## Tasks to perform
1. Please translate this sentence from the news report on the Cedar House hostel into Spanish: "In response, Justice Minister Alan Shatter revealed that the facility is now being patrolled on a round-the-clock basis."
2. Carry on the news report on the Cedar House hostel from its final sentence.

## Document section
:::

SENIOR gardai have ordered the 24-hour patrol of a city homeless hostel after businesses warned that drug dealing and anti-social behaviour is spiralling out of control.

Justice Minister Alan Shatter has been forced to defend policing in the capital just days after the Herald detailed the major concerns surrounding the Cedar House facility.

A business leader in the city has warned that the re-opening of the hostel – just off O'Connell Street – has put jobs at risk.

Richard Guiney, CEO of the Dublin City Business Improvement Districts (BIDS), said that the hostel is having a detrimental effect on businesses, adding that there has been an increase in drug dealing in the area since it reopened.

"In my opinion, this facility will be the straw on the camel's back for a significant number of businesses in the area and this will lead to closures and job losses," Mr Guiney said.

The issues surrounding Cedar House were raised in the Dail this week by Fine Gael TD Terence Flanagan.


In response, Justice Minister Alan Shatter revealed that the facility is now being patrolled on a round-the-clock basis.

"The area is subject to 24- hour foot and mobile patrols including uniform high visibility personnel, plain clothes personnel, the Crime Task Force and the Drug and Crime Prevention Units," the minister said.

:::

## Stored data entries
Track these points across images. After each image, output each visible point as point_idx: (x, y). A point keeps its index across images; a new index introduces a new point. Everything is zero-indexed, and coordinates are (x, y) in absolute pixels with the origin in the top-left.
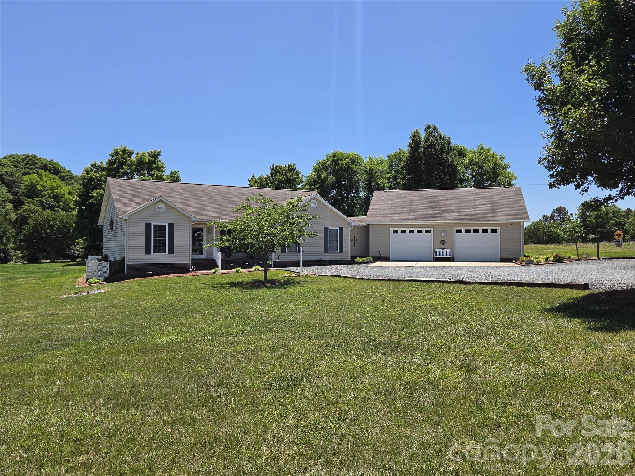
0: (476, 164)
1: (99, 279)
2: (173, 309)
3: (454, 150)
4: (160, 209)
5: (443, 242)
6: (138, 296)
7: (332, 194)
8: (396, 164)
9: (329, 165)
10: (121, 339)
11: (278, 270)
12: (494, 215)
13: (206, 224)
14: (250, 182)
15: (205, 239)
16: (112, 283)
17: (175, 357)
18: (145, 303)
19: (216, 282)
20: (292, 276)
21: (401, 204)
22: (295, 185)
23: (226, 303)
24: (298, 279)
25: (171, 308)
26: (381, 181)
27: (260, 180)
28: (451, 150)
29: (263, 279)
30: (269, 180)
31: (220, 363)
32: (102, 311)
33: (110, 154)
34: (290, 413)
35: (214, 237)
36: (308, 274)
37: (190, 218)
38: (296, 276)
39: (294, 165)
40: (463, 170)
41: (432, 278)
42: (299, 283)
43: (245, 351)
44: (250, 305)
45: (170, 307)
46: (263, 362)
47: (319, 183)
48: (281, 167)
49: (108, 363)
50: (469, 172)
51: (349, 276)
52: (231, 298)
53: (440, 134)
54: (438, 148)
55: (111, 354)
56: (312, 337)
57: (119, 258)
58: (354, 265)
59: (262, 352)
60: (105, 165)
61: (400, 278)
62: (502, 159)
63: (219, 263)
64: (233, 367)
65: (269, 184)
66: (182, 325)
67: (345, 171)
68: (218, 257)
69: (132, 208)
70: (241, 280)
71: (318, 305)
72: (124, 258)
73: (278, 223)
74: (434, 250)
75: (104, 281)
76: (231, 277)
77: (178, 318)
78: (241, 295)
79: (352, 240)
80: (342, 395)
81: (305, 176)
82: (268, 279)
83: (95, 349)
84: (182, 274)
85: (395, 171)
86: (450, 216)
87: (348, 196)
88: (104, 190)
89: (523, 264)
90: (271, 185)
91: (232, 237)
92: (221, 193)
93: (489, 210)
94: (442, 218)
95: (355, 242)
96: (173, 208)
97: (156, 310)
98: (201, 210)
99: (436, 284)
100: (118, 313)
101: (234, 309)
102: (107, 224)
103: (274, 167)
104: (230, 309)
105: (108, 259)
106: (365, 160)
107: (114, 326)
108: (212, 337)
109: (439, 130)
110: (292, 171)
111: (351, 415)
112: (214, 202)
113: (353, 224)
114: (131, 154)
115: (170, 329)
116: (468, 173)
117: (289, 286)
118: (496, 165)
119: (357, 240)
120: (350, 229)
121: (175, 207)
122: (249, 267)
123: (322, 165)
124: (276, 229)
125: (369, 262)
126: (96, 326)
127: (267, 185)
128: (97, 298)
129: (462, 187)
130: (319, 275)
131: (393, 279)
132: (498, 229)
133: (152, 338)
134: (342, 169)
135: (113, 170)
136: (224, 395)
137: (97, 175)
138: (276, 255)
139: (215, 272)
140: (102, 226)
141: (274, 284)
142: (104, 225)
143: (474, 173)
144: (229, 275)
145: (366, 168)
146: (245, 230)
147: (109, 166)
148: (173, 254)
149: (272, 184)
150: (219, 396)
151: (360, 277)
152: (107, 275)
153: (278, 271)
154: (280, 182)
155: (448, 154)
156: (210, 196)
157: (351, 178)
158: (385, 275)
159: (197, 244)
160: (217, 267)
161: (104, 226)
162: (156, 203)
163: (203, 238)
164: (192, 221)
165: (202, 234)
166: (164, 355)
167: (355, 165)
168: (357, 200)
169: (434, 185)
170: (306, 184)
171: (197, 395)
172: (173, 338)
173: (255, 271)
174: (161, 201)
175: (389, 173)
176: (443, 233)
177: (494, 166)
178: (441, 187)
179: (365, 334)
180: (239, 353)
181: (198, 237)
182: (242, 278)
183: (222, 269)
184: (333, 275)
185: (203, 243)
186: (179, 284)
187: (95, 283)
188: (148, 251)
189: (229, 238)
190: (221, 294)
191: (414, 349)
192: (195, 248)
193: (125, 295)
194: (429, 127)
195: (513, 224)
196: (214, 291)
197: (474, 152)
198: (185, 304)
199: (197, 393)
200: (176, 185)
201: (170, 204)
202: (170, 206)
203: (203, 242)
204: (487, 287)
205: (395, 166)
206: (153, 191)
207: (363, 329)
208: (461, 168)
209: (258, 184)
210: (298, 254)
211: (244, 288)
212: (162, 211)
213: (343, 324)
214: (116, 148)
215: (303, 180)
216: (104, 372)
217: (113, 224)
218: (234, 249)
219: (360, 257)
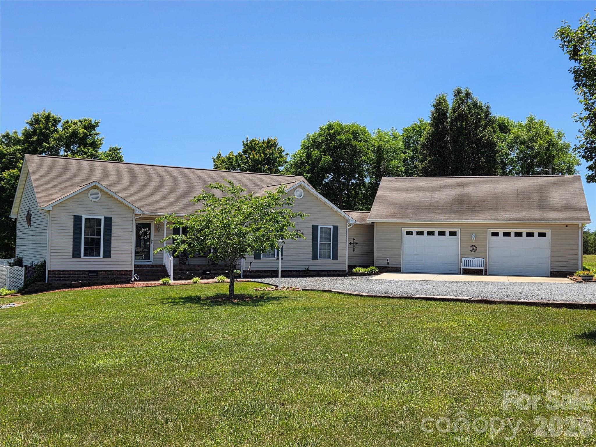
0: (523, 143)
1: (11, 290)
2: (109, 329)
3: (494, 122)
4: (94, 198)
5: (473, 249)
6: (64, 312)
7: (326, 180)
8: (415, 141)
9: (322, 141)
10: (46, 362)
11: (249, 281)
12: (543, 213)
13: (154, 219)
14: (214, 161)
15: (152, 239)
16: (28, 296)
17: (114, 382)
18: (74, 321)
19: (166, 296)
20: (267, 290)
21: (418, 196)
22: (276, 167)
23: (178, 323)
24: (275, 294)
25: (107, 328)
26: (394, 163)
27: (229, 159)
28: (490, 122)
29: (228, 293)
30: (242, 159)
31: (168, 389)
32: (18, 330)
33: (28, 121)
34: (245, 438)
35: (165, 236)
36: (288, 288)
37: (134, 210)
38: (273, 289)
39: (276, 139)
40: (505, 150)
41: (451, 296)
42: (276, 299)
43: (199, 377)
44: (209, 325)
45: (106, 326)
46: (220, 389)
47: (309, 165)
48: (257, 143)
49: (33, 388)
50: (514, 152)
51: (343, 291)
52: (184, 317)
53: (475, 102)
54: (471, 119)
55: (37, 378)
56: (282, 363)
57: (37, 262)
58: (353, 277)
59: (219, 378)
60: (20, 136)
61: (409, 296)
62: (560, 136)
63: (171, 272)
64: (184, 394)
65: (242, 166)
66: (122, 347)
67: (345, 148)
68: (170, 263)
69: (57, 196)
70: (199, 294)
71: (296, 327)
72: (45, 262)
73: (251, 219)
74: (461, 259)
75: (18, 293)
76: (186, 290)
77: (116, 339)
78: (198, 312)
79: (350, 243)
80: (306, 421)
81: (291, 154)
82: (235, 293)
83: (15, 373)
84: (121, 285)
85: (413, 150)
86: (483, 213)
87: (349, 183)
88: (20, 171)
89: (579, 280)
90: (243, 167)
91: (189, 237)
92: (175, 177)
93: (537, 206)
94: (472, 215)
95: (354, 246)
96: (112, 196)
97: (88, 330)
98: (148, 199)
99: (452, 303)
100: (40, 333)
101: (188, 330)
102: (23, 216)
103: (249, 142)
104: (183, 330)
105: (22, 263)
106: (372, 135)
107: (35, 348)
108: (160, 362)
109: (474, 96)
110: (273, 148)
111: (313, 440)
112: (166, 189)
113: (352, 221)
114: (56, 122)
115: (106, 351)
116: (513, 155)
117: (262, 303)
118: (551, 144)
119: (357, 243)
120: (348, 228)
121: (114, 195)
122: (210, 277)
123: (314, 141)
124: (247, 227)
125: (372, 273)
126: (13, 348)
127: (239, 165)
128: (10, 313)
129: (504, 174)
130: (303, 290)
131: (399, 296)
132: (548, 232)
133: (85, 362)
134: (341, 146)
135: (32, 143)
136: (172, 421)
137: (10, 150)
138: (247, 261)
139: (164, 284)
140: (16, 219)
141: (242, 299)
142: (18, 217)
143: (522, 155)
144: (184, 286)
145: (373, 146)
146: (206, 228)
147: (27, 138)
148: (110, 257)
149: (245, 164)
150: (167, 422)
151: (357, 293)
152: (22, 285)
153: (249, 283)
154: (256, 162)
155: (485, 129)
156: (161, 181)
157: (352, 159)
158: (390, 291)
159: (142, 245)
160: (168, 276)
161: (18, 219)
162: (88, 190)
163: (150, 237)
164: (135, 214)
165: (149, 232)
166: (100, 380)
167: (359, 141)
168: (360, 189)
169: (465, 170)
170: (291, 166)
171: (140, 421)
172: (111, 361)
173: (219, 282)
174: (95, 187)
175: (405, 153)
176: (474, 235)
177: (548, 146)
178: (474, 174)
179: (347, 359)
180: (191, 379)
181: (143, 235)
182: (201, 291)
183: (174, 279)
184: (323, 289)
185: (150, 244)
186: (117, 298)
187: (6, 295)
188: (76, 254)
189: (185, 238)
190: (172, 311)
191: (401, 377)
192: (139, 250)
193: (46, 311)
194: (459, 92)
195: (568, 226)
196: (163, 308)
197: (520, 126)
198: (125, 323)
199: (142, 419)
200: (117, 165)
201: (107, 191)
202: (107, 193)
203: (149, 242)
204: (516, 308)
205: (413, 143)
206: (85, 173)
207: (346, 355)
208: (502, 147)
209: (226, 164)
210: (277, 261)
211: (202, 304)
212: (96, 200)
213: (323, 349)
214: (36, 114)
215: (288, 160)
216: (30, 397)
217: (31, 216)
218: (190, 253)
219: (360, 267)
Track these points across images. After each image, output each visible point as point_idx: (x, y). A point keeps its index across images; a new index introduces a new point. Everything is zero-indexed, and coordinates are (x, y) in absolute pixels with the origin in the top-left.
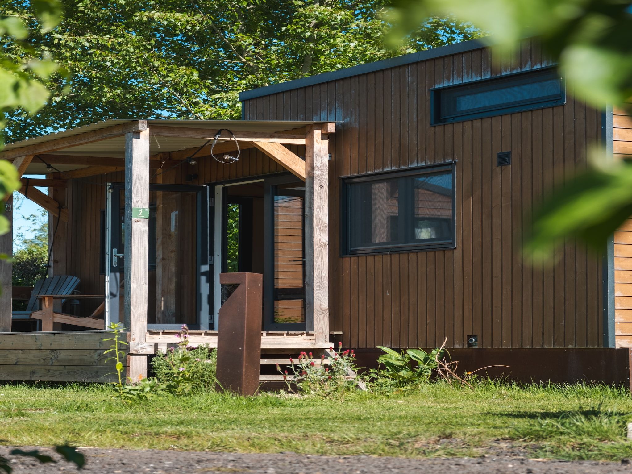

:::

## Your responses
1. En respuesta, el ministro de Justicia, Alan Shatter, reveló que la instalación está ahora bajo patrullaje las veinticuatro horas del día.

2.
"A number of policing initiatives have been put in place by local garda management to prevent and disrupt anti-social behaviour, including the sale, distribution and use of drugs in the locality. These initiatives have been acknowledged by the local business community as resulting in a reduction of such behaviour," he added.

The hostel is operated by Dublin City Council's homeless agency and provides temporary accommodation for up to 50 men and women.

Independent Councillor Nial Ring expressed fears that the problems surrounding Cedar House will "severely damage the city's image".

"It's vital that Store Street gardai are giving enough resources so that they can deal with the clear problems around this facility," he told the Herald.

"I'd be particularly concerned that the problems here will give this great city a bad name."